■ Exercise
Down to the last line, write out the entries below exactly and omit all pictures.

■ Input records
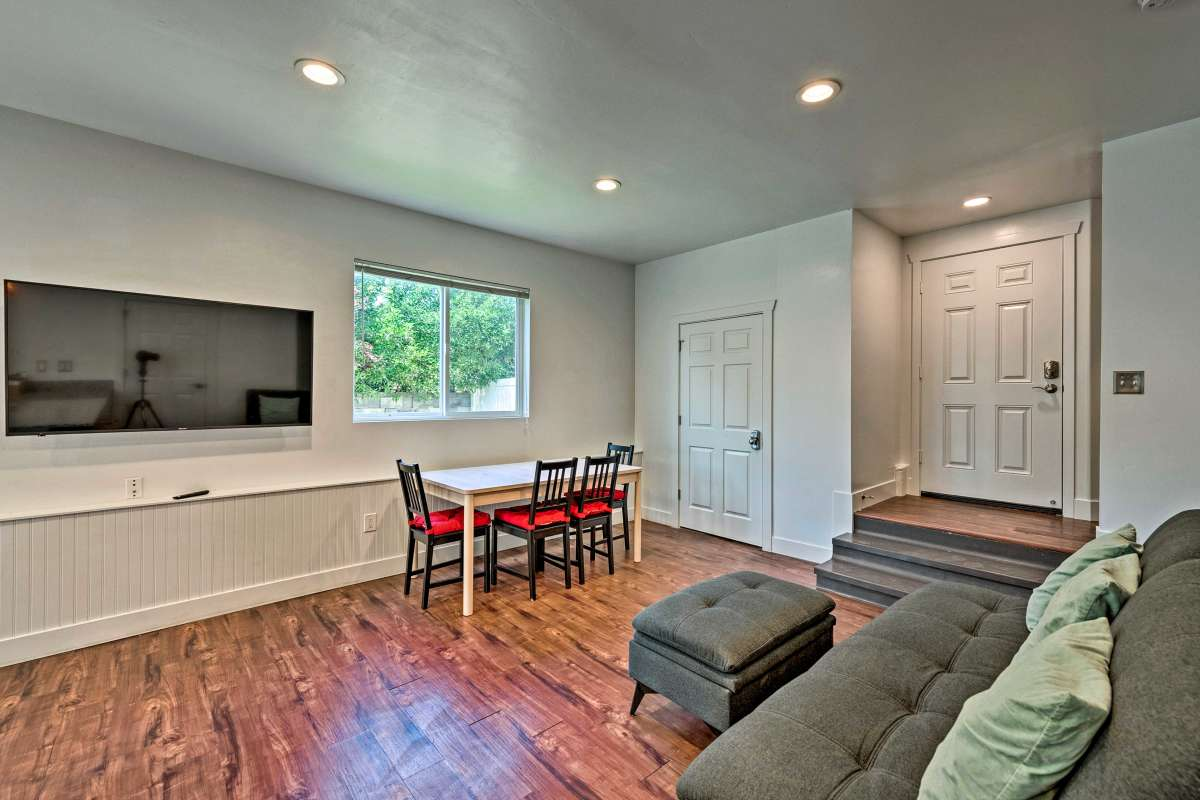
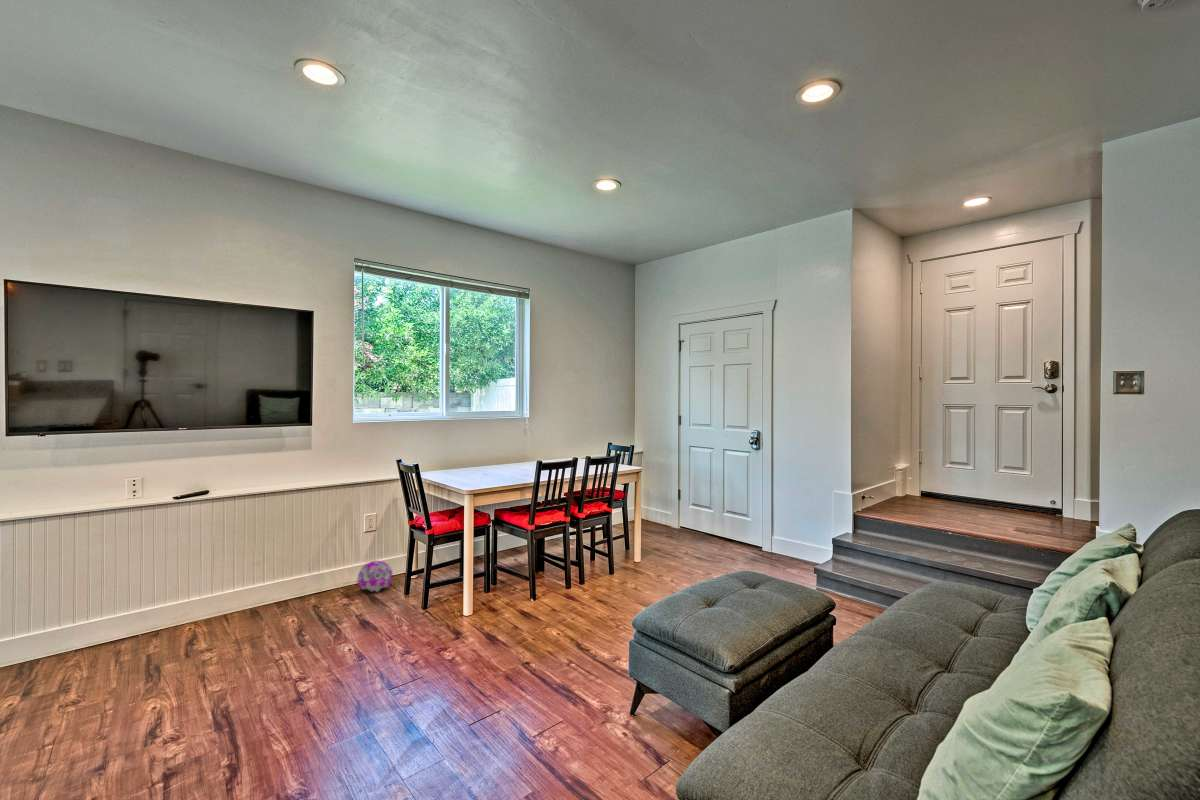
+ decorative ball [357,560,393,593]
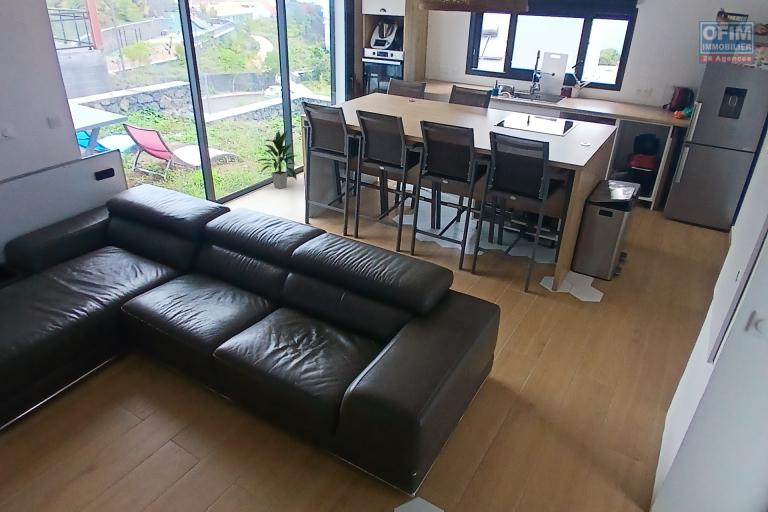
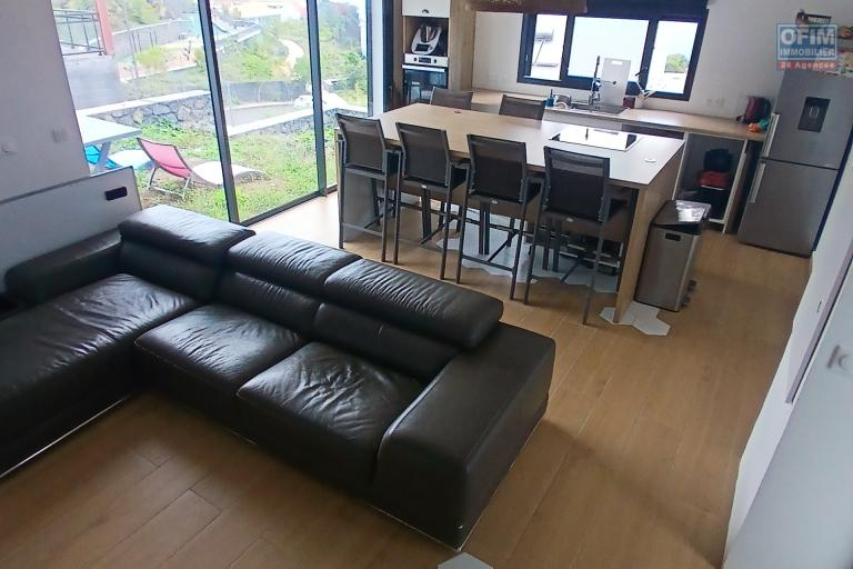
- indoor plant [255,129,298,190]
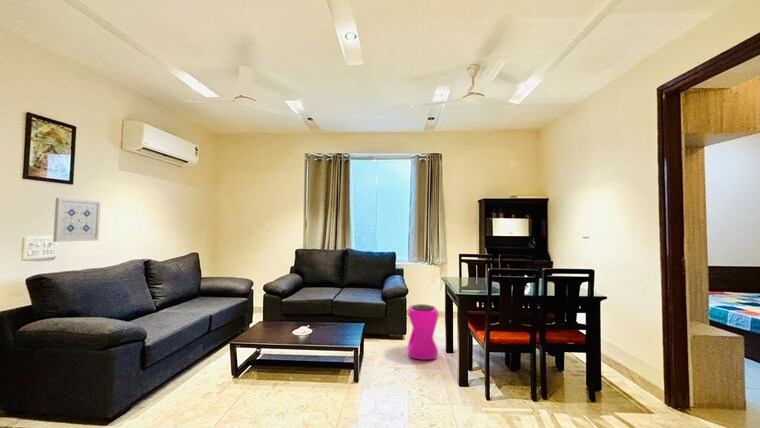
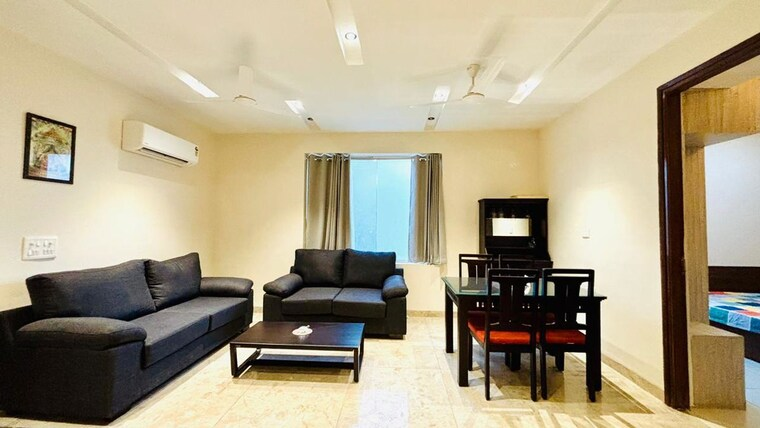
- stool [406,303,440,361]
- wall art [52,197,102,243]
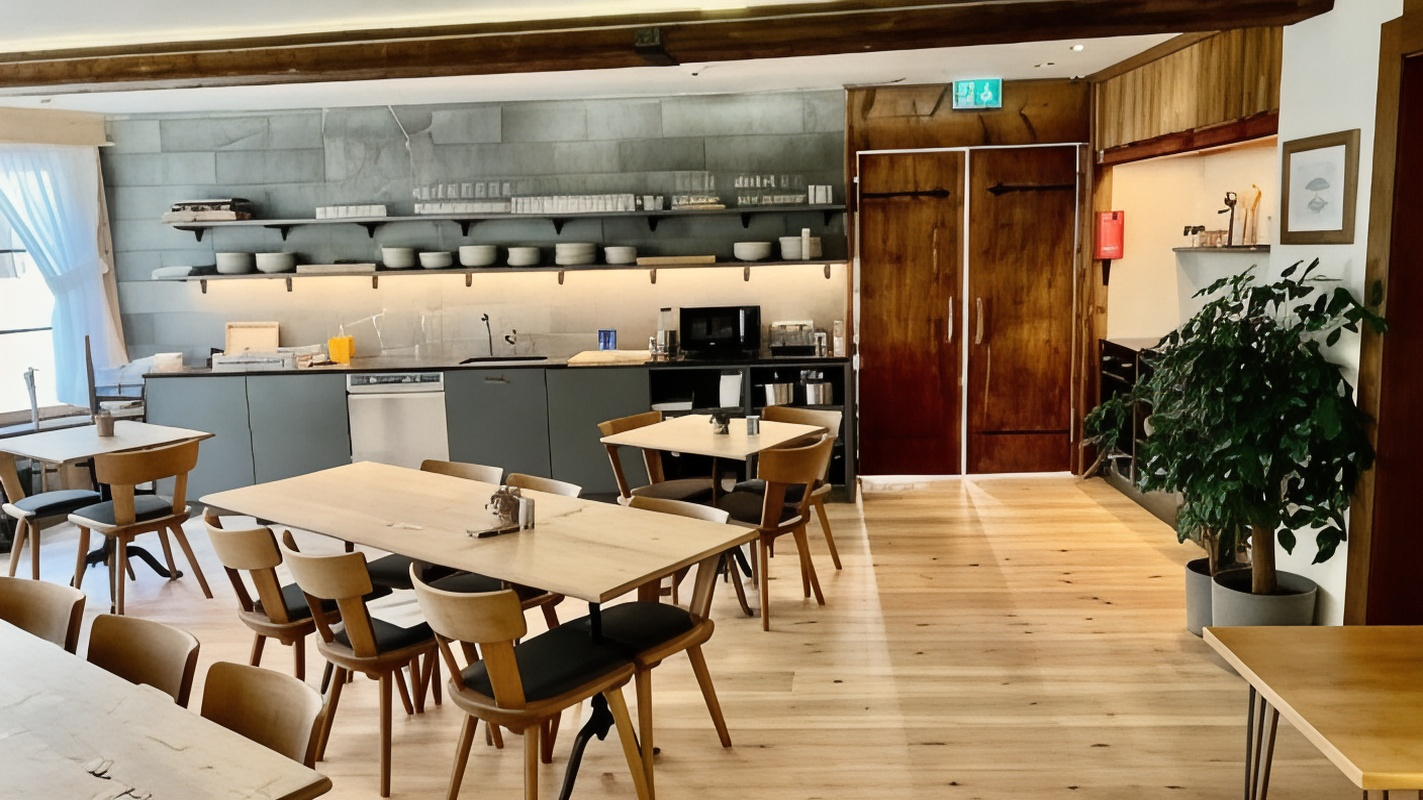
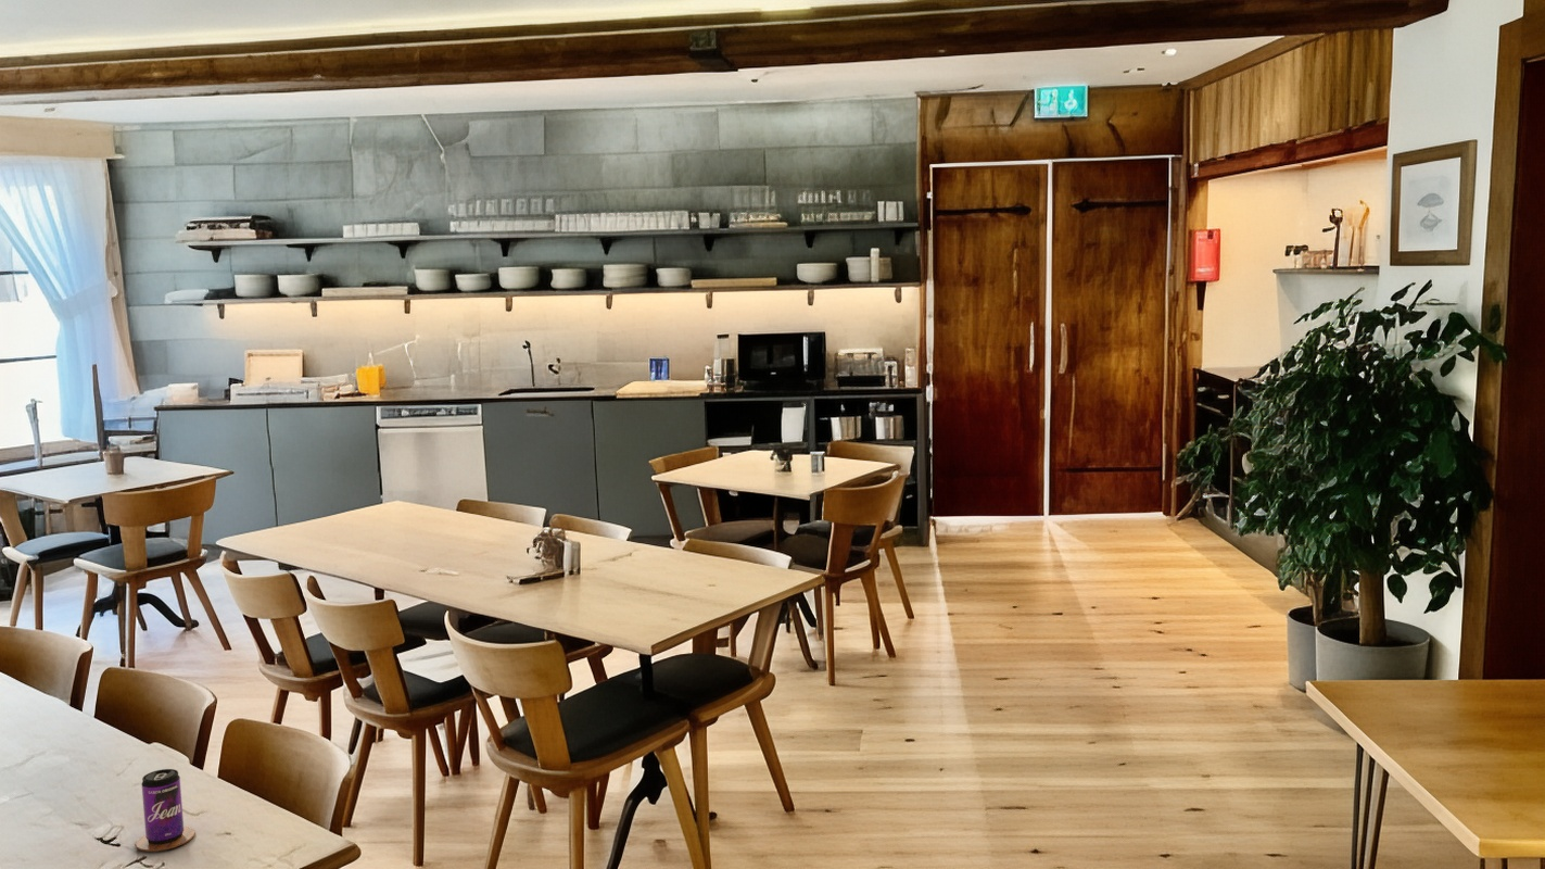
+ beverage can [134,768,197,853]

■ Solution below
+ decorative ball [357,560,393,593]
- indoor plant [255,129,298,190]
- stool [406,303,440,361]
- wall art [52,197,102,243]
+ beverage can [134,768,197,853]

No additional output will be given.